**What you need to do:** Reproduce the records precisely. Omit every picture.

**Input material:**
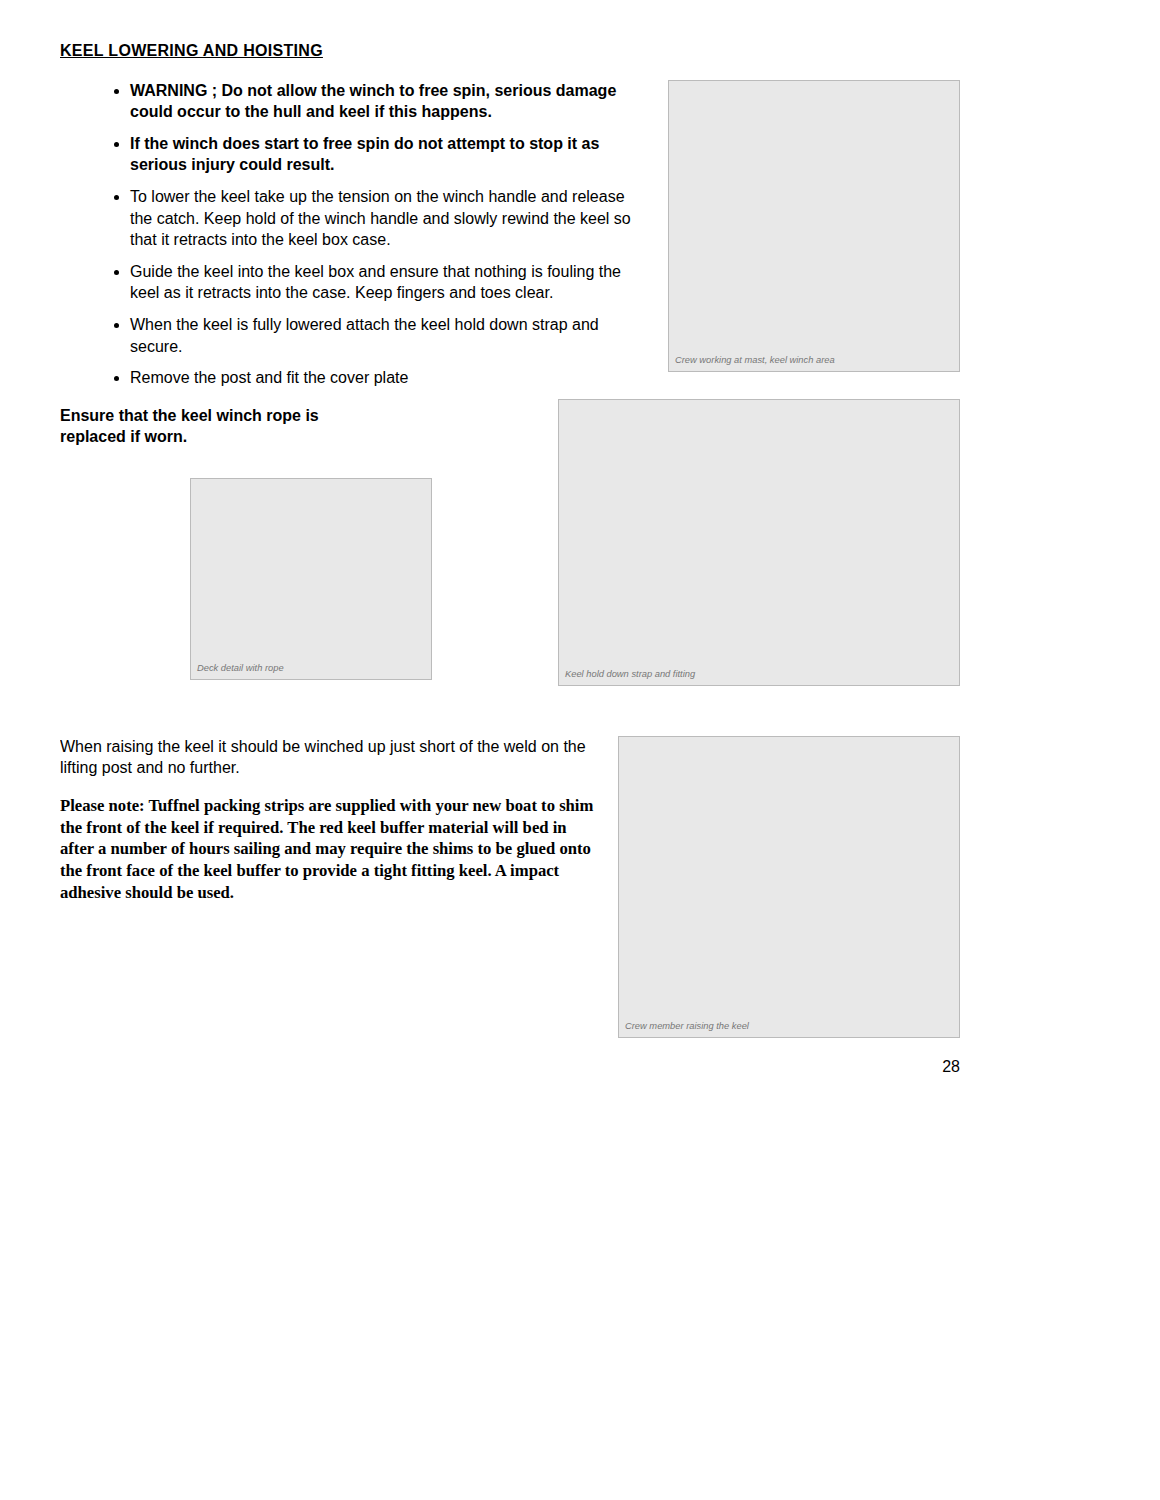KEEL LOWERING AND HOISTING
Crew working at mast, keel winch area
WARNING ; Do not allow the winch to free spin, serious damage could occur to the hull and keel if this happens.
If the winch does start to free spin do not attempt to stop it as serious injury could result.
To lower the keel take up the tension on the winch handle and release the catch. Keep hold of the winch handle and slowly rewind the keel so that it retracts into the keel box case.
Guide the keel into the keel box and ensure that nothing is fouling the keel as it retracts into the case. Keep fingers and toes clear.
When the keel is fully lowered attach the keel hold down strap and secure.
Remove the post and fit the cover plate
Keel hold down strap and fitting
Ensure that the keel winch rope is
replaced if worn.
Deck detail with rope
Crew member raising the keel
When raising the keel it should be winched up just short of the weld on the lifting post and no further.
Please note: Tuffnel packing strips are supplied with your new boat to shim the front of the keel if required. The red keel buffer material will bed in after a number of hours sailing and may require the shims to be glued onto the front face of the keel buffer to provide a tight fitting keel. A impact adhesive should be used.
28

**Task output:**
KEEL LOWERING AND HOISTING
Crew working at mast, keel winch area
WARNING ; Do not allow the winch to free spin, serious damage could occur to the hull and keel if this happens.
If the winch does start to free spin do not attempt to stop it as serious injury could result.
To lower the keel take up the tension on the winch handle and release the catch. Keep hold of the winch handle and slowly rewind the keel so that it retracts into the keel box case.
Guide the keel into the keel box and ensure that nothing is fouling the keel as it retracts into the case. Keep fingers and toes clear.
When the keel is fully lowered attach the keel hold down strap and secure.
Remove the post and fit the cover plate
Keel hold down strap and fitting
Ensure that the keel winch rope is
replaced if worn.
Deck detail with rope
Crew member raising the keel
When raising the keel it should be winched up just short of the weld on the lifting post and no further.
Please note: Tuffnel packing strips are supplied with your new boat to shim the front of the keel if required. The red keel buffer material will bed in after a number of hours sailing and may require the shims to be glued onto the front face of the keel buffer to provide a tight fitting keel. A impact adhesive should be used.
28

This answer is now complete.